Selon la Dr. Suzanne McGaugh, chercheuse à l’Université du Minnesota spécialisée dans l’évolution des poissons caverne, décrire de nouvelles espèces de vertébrés en Amérique du Nord, comme le poisson cueva démon, est extrêmement rare.
C’est fascinant que deux espèces de poissons caverne cohabitent dans la même cueva, même si elles ont évolué à partir d’ancêtres différents, souligne McGaugh, en faisant référence au poisson cueva démon et au poisson cueva du sud.
Lors de sa dernière visite à la cueva Bobcat, Niemiller a aperçu 27 poissons cueva démon, mais ce nombre ne doit pas être considéré comme une indication fiable de la population totale. La cuve de recharge, qui impacte la quantité et qualité de l’eau souterraine, est d’ailleurs très limitée, ce qui laisse penser que cette espèce pourrait être en danger critique d’extinction.
Grâce aux protections en place pour la qualité de l’eau autour de la cueva, Armbruster estime qu’il est « peu probable » que ce poisson disparaisse.
Les organismes vivant dans les cavernes fonctionnent souvent comme des « canaris dans une mine de charbon » : une diminution de leurs populations peut indiquer une contamination des eaux souterraines.
En identifiant le poisson cueva démon, les scientifiques avancent d’un pas dans la lutte contre la crise de biodiversité mondiale. « Comprendre notre planète est crucial pour garantir notre survie future », conclut Armbruster. « Sauvegarder ces poissons cueva est important, mais cela concerne également notre propre existence. »
Points à retenir
- La cueva Bobcat abrite plusieurs espèces rares et menacées.
- Le poisson cueva démon, récemment découvert, pourrait être l’une des espèces les plus rares au monde.
- Ses caractéristiques physiques incluent l’absence d’yeux et une transparence marquée.

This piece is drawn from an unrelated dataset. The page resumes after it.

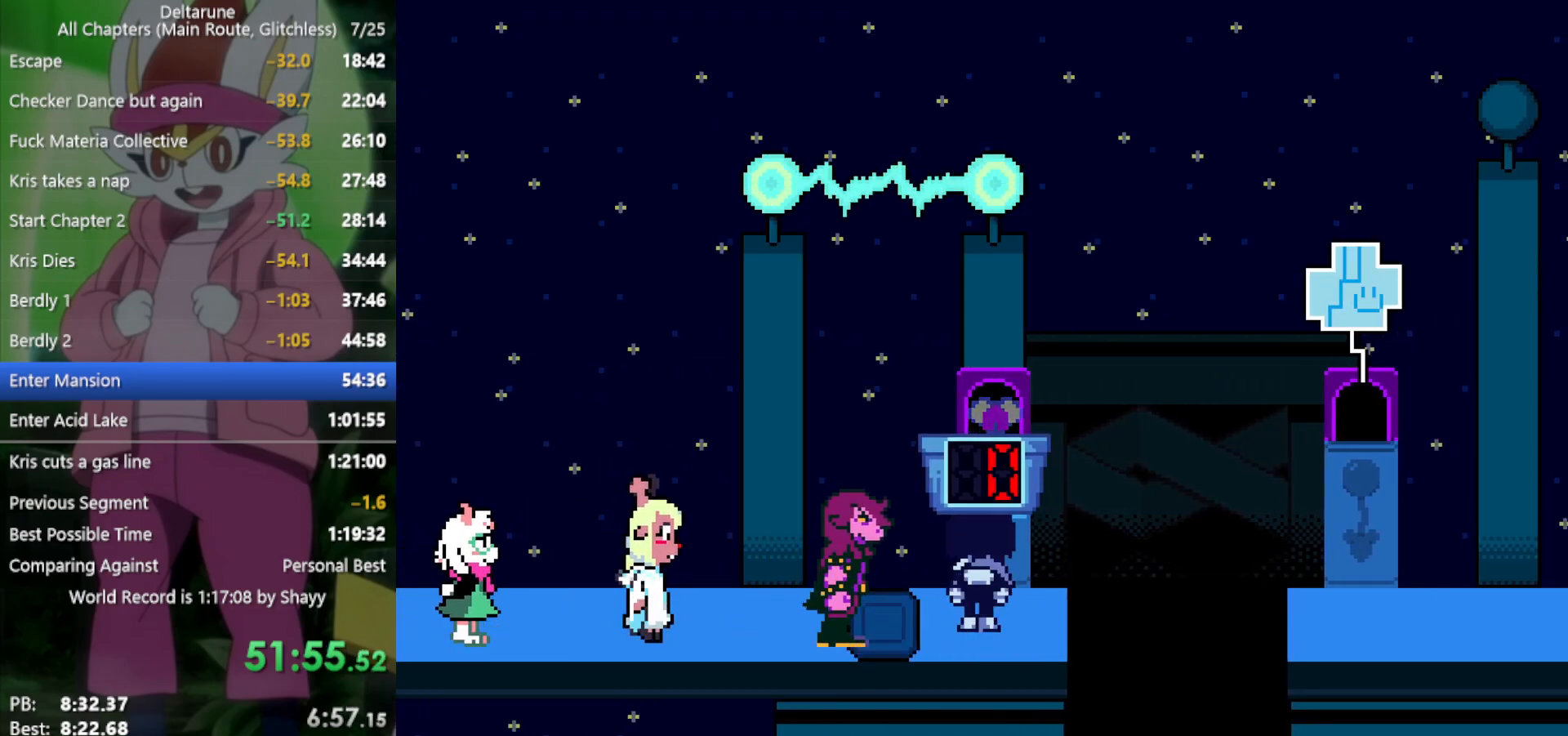
{"keys": ["right", "x"], "events": []}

- La recherche a révélé que cette espèce se distingue génétiquement d’autres poissons caverne connus.
- La population actuelle est incertaine, mais elle est jugée très réduite.
- Aucune information n’est disponible concernant la reproduction de cette espèce.
- La découverte met en lumière l’importance de la biodiversité même dans des environnements souvent étudiés.
En tant qu’observateur passionné, je ne peux m’empêcher de m’émerveiller devant la profondeur des mystères que la nature recèle. Chaque nouvelle espèce, comme le poisson cueva démon, nous rappelle que la biodiversité est fragile, qu’elle nécessite notre attention et notre protection. Que d’autres découvertes nous attendent encore dans des recoins inexplorés de la Terre ? La curiosité humaine pourrait bien être la clé de notre avenir.